I would like to thank the Bitterroot Star for publishing the excellent article regarding the Board of Health’s consideration of the birth defects and other health issues on newborn babies.
There was one error in the article for which I am to blame. Unfortunately, I did not make it clear when I talked to Michael Howell that I had nothing to do with the formation of the Study Group in 2000. I was not a member. He mistakenly said in the article that “Hoy formed a Ravalli County Study Group.”
I believe that Dr. Linda Dworak was responsible for the group’s formation, because she wrote the Study Group Report, issued in April 2001. Their report was given to the Ravalli County Board of Health.
The Study Group was formed “to evaluate whether existing information justifies further investigation into the issue of wildlife deformities in the Bitterroot Valley.” The Montana Department of Fish, Wildlife and Parks Wildlife Laboratory Report on White-tailed Deer in 1997 had stated that animals taken to them by game wardens for examination had no birth defects, just “impact trauma,” “artifacts of being dead” and “normal variations.”

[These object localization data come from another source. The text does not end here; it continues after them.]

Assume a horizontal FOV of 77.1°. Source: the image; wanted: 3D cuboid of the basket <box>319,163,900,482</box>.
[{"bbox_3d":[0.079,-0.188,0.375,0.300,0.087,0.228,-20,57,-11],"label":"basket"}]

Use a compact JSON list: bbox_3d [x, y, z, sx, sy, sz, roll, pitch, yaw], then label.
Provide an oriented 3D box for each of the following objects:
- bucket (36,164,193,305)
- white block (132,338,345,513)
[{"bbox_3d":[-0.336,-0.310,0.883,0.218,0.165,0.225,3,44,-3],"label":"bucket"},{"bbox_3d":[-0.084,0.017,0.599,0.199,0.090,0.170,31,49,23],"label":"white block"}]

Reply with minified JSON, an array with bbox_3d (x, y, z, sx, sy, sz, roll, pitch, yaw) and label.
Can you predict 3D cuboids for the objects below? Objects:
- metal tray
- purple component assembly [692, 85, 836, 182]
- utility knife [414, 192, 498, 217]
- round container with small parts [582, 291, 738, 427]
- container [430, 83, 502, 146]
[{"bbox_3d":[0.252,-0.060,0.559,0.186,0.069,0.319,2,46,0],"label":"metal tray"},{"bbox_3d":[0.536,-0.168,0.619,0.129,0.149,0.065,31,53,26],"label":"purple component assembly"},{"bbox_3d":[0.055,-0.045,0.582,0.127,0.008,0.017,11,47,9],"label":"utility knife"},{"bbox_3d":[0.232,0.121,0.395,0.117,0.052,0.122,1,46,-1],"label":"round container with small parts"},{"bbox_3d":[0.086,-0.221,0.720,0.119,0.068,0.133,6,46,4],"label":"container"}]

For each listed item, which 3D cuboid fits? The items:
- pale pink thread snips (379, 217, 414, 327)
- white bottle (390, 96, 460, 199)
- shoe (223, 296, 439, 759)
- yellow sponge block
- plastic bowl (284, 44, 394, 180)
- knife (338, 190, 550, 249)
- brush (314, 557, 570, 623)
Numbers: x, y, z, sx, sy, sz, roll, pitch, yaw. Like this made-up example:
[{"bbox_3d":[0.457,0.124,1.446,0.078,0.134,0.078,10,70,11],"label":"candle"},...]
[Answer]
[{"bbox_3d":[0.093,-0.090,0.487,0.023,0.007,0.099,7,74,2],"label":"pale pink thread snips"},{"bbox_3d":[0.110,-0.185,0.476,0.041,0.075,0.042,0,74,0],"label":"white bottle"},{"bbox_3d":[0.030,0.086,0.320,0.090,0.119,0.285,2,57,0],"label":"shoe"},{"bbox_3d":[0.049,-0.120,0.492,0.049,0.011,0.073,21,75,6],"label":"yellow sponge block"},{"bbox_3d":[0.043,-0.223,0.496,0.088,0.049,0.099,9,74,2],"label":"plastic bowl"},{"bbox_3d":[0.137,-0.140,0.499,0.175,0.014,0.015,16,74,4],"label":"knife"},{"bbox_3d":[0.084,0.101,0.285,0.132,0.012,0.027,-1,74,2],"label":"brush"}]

This contradiction resulted in dispute, which the Study Group was formed to resolve. Their findings were that all of the birth defects that were reported by my colleagues and I were present on the examined wild and domestic animals and were in fact serious birth defects. They determined “a systematic evaluation of wildlife health is warranted to safeguard public health.”
The Study Group’s 2001 Report was not published. One of the BOH members at the time, Patti Eldredge, gave them her 2006 report that was critical of the 2002 peer reviewed study I co-authored, which was published in a scientific journal (hard copy, not an online journal).